You see, it was not that long ago (2008), under Chavez, that Venezuela’s risk premium was 500 basis points or 5%. This is simply the extra yield that investors demand from Venezuelan bonds over the equivalent US Treasury bond or expressed in another way how much it costs to insure against default (They are similar). Today that number stands around 1050 basis points or 10.5% for Venezuela (For comparison, it stood at 105 basis points for Colombia, 107 for Brazil, 1.05% and 1.07% respectively, that is what good management does and could do in Venezuela). The historical graph is shown below:
Above you can see the value of the 5 year CDS, the cost of insuring against Venezuela’s default in five years, which is the most common benchmark used. As you can see in 2008 this was around 500 basis points, it rose to over 3000 points during the financial crisis and now settled down around 1060 in the graph.
Why didn’t it go back down to 500 basis points?
Easy, just look at graphs in this post a couple of weeks ago and you will see that it was around this time that Venezuela and PDVSA started increasing debt issuance in both local and foreign currency. Here is the change in total debt (Warning since that date of the post two weeks ago, it has already increased by US$ 1.7 billion (or maybe more…)):
This creates two problems for investors: First, there are too many new bonds around that have to be absorbed by the markets. Second, it is in the long run an impossible strategy as there is a limit to how much Venezuela can issue. As long as there is no alternative strategy in the long term something has to give some day.
Thus, if there was a possibility that the economic team would change with Chavez’ illness, that the Government itself could change, or the actors could change, then there is the possibility that this crazy rhythm of issuance will end and Venezuela’s debt will improve and maybe even go back down to the 500 basis points or 5% value it had in 2008.

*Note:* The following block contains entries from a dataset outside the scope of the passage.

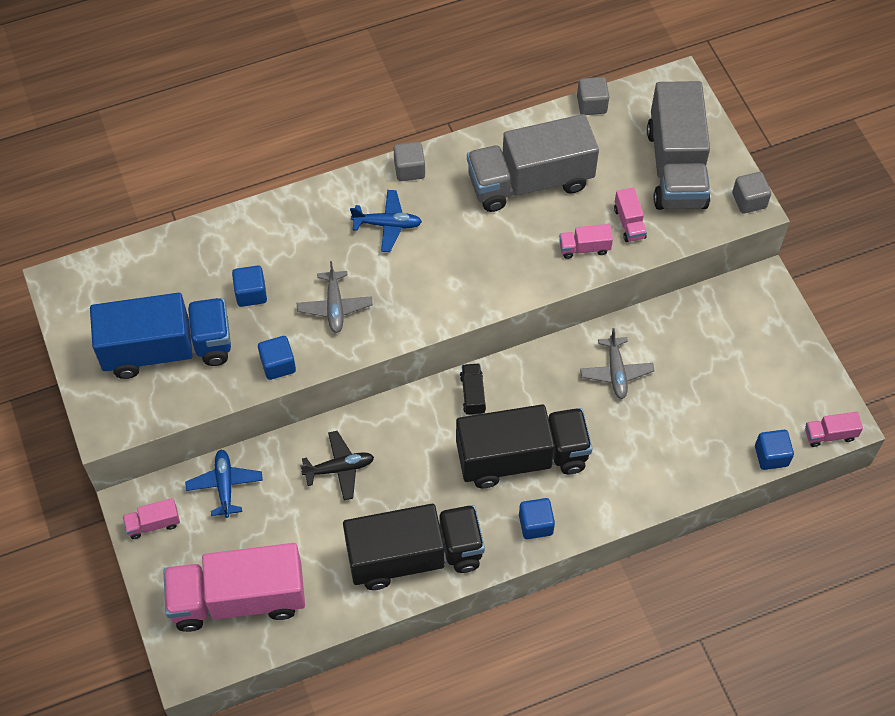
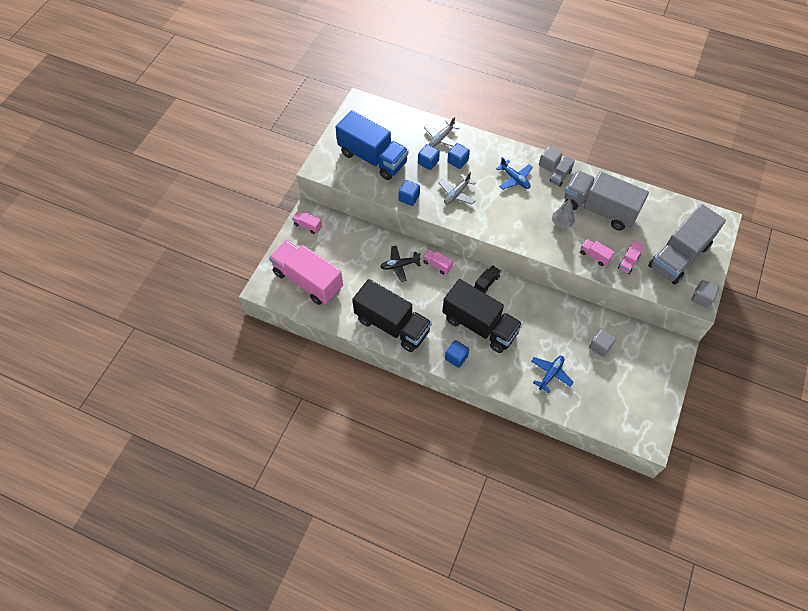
camera: 45 degrees right, 0 degrees up
(225, 485) = (349, 234): blue plane -> blue plane (550, 374)
(339, 468) = (399, 265): black plane -> black plane turned 135 degrees clockwise
(440, 175) = (560, 176): none -> grey truck
(504, 237) = (561, 223): none -> grey tree
(591, 104) = (665, 199): grey cube -> grey cube (600, 346)
(616, 372) = (561, 326): grey plane -> grey plane (441, 138)
(771, 456) = (597, 424): blue cube -> blue cube (457, 161)
(830, 435) = (637, 440): pink truck -> pink truck (437, 265)

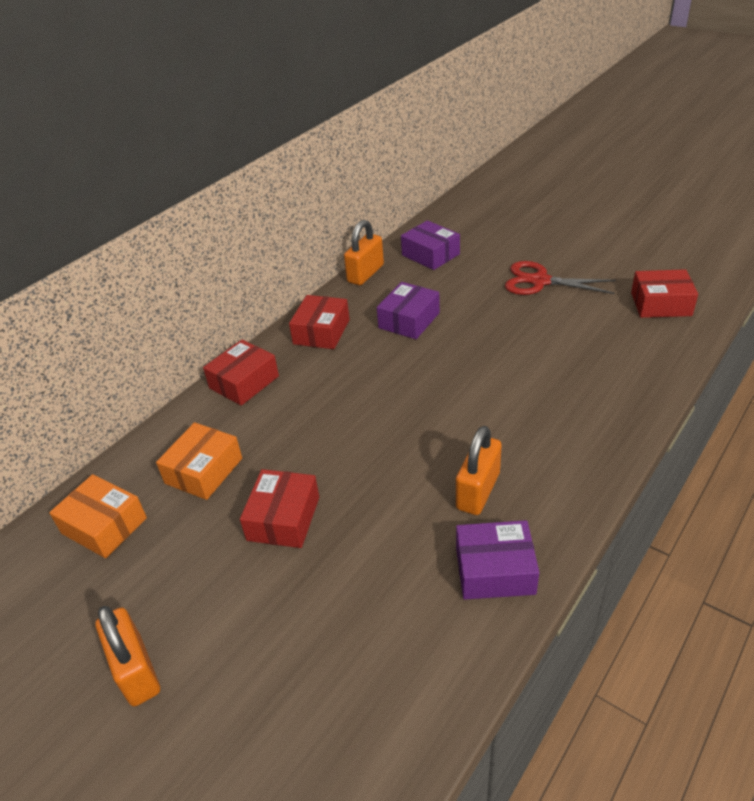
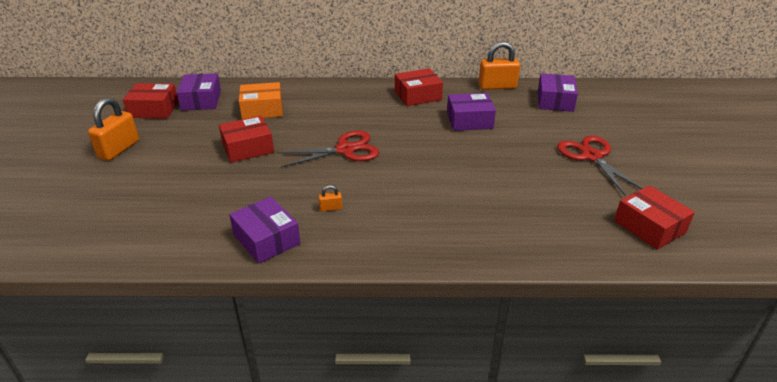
camera: 50 degrees right, 5 degrees down
(104, 525) = (201, 100): orange box -> purple box
(244, 382) = (343, 91): red box -> red box (154, 109)
(374, 433) = (345, 150): none -> red scissors
(478, 491) = (330, 208): orange padlock -> orange padlock, size x0.44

What is critical to understand is that small changes in yield lead to large changes in bond prices, particularly of bonds that trade at discount like all Venezuelan bonds.
For example, if the yield to maturity of Venezuela’s benchmark bond Global 2027 went down by 3% (from 13% to 10%), the price of the bond would change (increase!) by almost 25%. Or if the yield to maturity of the PDVSA 2022 dropped by 3% (from 14.7% to 11.7%), the price of that bond would jump up by almost 18%.
So, if you are a foreign investor who thinks there may be change in Venezuela, it becomes a very asymmetrical bet. If you think there will be change in the next 18 months, you buy the bond. If there is change, the strategy changes for whatever reason and Venezuela stops issuing like there is no tomorrow, the bonds go up by 18-25%.
What if nothing changes?
Well that is why it is so asymmetrical and attractive. If nothing changes in those 18 months, you collect a year and a half of coupons, which range from 18% for the 2027 to roughly 26% for the PDVSA bond. As long as Venezuela and PDVSA pay and the bonds don’t drop so much in price, it is a nice return either way.
Of course, investors are attracted by the possibility of the upside, which they believe would occur if something as a simple as a change in the country’s economic team takes place. The possible downside in the same time frame, looks reasonable.